Gonzalo Navarro (Ricardo Baeza-Yates, advisor)

This thesis focuses on the problem of finding a suitable query language for hierarchically structured textual databases.

The problem about current approaches is that there is no consensus on how the structuring model and the query language should be, and that they focus strongly either on expressivity or on efficiency issues, but not on both at the same time. The approaches which are strong in one point are weak in the other. Moreover, there is no formal and complete foundation to analyze the expressivity of these languages.

The goal of this thesis is to find a structural model and a query language that is expressive and efficiently implementable, achieving a good compromise between the two extremes.

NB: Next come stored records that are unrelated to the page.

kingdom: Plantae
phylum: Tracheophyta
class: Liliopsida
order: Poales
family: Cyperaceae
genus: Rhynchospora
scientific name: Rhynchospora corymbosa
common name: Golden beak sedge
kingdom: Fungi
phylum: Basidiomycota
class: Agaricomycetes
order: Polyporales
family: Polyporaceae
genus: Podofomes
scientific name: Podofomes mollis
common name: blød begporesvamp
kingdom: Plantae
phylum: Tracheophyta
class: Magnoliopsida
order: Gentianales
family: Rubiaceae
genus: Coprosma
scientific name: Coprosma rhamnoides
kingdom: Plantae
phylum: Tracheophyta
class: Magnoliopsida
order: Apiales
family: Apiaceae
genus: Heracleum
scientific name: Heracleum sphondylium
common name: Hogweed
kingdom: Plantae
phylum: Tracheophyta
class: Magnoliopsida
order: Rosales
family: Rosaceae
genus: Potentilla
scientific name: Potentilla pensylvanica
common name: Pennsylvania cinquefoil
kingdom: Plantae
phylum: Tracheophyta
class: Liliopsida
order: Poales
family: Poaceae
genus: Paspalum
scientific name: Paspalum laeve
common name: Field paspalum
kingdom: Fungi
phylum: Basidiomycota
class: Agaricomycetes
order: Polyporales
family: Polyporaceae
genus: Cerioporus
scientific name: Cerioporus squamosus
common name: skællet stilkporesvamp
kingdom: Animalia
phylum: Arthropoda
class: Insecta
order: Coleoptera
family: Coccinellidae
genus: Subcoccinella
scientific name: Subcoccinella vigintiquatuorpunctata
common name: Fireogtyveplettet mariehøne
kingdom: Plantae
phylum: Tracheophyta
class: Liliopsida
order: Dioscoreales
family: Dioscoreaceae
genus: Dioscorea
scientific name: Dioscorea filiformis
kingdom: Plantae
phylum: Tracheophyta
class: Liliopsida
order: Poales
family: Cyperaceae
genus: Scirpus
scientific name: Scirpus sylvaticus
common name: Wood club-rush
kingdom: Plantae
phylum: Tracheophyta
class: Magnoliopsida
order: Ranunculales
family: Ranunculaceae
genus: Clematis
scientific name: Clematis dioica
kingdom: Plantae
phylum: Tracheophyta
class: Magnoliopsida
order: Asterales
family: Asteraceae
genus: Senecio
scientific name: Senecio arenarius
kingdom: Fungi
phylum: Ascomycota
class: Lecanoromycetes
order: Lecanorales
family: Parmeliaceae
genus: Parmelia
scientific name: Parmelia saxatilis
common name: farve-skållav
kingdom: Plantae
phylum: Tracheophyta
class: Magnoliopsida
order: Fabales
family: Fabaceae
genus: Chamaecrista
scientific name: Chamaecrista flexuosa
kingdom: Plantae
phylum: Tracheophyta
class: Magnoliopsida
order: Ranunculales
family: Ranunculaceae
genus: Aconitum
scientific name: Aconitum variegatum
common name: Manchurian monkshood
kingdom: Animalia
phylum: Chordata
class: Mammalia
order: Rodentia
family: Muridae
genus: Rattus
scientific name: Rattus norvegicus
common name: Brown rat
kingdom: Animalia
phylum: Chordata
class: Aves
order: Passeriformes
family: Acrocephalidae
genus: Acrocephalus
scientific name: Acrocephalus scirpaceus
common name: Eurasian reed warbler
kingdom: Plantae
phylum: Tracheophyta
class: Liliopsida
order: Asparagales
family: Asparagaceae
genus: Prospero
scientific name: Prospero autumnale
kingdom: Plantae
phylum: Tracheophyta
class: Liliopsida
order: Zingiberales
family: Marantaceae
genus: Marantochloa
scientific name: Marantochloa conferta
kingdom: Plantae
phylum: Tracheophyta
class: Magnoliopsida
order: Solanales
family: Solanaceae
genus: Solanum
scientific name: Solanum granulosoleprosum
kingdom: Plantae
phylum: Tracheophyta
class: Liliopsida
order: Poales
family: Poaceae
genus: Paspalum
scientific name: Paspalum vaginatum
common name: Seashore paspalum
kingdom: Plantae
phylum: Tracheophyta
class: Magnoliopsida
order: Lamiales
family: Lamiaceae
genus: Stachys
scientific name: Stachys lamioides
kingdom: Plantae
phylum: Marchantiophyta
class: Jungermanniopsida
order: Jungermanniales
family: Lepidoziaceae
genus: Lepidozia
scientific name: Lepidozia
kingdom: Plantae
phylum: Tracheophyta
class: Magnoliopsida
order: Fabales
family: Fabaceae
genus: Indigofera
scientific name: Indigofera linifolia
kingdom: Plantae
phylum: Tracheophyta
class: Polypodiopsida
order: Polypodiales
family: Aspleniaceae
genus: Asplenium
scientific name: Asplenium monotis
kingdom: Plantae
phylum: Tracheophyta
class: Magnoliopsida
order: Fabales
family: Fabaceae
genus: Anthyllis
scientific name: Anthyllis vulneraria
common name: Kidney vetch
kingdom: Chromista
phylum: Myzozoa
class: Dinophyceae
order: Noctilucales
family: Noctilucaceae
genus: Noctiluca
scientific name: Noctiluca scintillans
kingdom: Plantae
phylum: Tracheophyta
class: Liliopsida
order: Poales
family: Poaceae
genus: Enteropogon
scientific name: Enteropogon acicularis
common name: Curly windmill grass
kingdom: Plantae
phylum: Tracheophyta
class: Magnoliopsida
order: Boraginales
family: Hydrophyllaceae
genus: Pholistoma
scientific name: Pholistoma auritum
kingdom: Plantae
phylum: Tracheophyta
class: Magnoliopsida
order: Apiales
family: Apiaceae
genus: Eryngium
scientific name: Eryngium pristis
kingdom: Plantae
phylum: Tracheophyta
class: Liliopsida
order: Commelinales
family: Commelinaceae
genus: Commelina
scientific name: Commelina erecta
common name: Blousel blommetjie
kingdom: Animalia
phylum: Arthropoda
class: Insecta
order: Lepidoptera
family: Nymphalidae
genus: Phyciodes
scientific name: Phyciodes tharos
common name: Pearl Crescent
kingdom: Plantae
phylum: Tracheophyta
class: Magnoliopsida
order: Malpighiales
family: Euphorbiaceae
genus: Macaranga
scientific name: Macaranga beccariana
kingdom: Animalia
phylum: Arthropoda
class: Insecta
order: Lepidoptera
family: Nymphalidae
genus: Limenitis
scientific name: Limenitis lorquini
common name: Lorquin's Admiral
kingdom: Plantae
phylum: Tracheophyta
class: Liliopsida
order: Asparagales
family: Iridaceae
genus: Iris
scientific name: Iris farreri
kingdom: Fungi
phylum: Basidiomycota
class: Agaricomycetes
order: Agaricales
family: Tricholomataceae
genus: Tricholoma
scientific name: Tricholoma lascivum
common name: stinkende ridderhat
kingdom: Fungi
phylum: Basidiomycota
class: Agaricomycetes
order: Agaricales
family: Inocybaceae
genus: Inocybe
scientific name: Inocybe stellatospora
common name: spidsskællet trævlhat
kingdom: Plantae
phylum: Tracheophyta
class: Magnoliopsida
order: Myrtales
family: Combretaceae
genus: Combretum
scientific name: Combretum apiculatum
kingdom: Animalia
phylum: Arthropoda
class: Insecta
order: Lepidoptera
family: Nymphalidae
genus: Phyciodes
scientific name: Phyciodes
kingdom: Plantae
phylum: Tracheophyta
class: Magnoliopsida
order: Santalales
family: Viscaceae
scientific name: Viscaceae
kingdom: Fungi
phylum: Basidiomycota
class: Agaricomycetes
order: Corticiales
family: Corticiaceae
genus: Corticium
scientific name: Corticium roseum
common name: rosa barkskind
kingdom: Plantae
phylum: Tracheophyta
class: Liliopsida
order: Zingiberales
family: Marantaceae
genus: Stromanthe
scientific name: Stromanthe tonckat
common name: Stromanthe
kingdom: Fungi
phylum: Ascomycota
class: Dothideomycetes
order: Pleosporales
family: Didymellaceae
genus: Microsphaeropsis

In order to achieve this goal, a number of steps have been carried out. In the first place, a comprehensive study and evaluation of previous work on the field has been done. Then, a structuring model and query language with the desired characteristics has been defined. Its expressivity has been compared against similar models, formally and practically. An informal framework to compare the expressivity of similar models has been defined. Then, we focused on implementation. Algorithms have been defined and their worst-case space and time complexity analyzed for all operations, in many different versions for implementing indices and operations. Finally, a real prototype has been developed implementing the proposed model, to evaluate heuristics and draw average running times.

This work leads to the conclusion that a set-oriented query language based on operations on nearby structure elements of one or more hierarchies is quite expressive and efficiently implementable. It also gives an idea of up to where the expressivity can be enriched without degrading the performance. Finally, it suggests some research directions.

This work makes a step in the direction of obtaining a unifying perspective on how a query language for textual databases should be, what expressive power should it have and how well can it be implemented. All this is necessary to put the emerging area of textual databases in the place it deserves in Computer Science.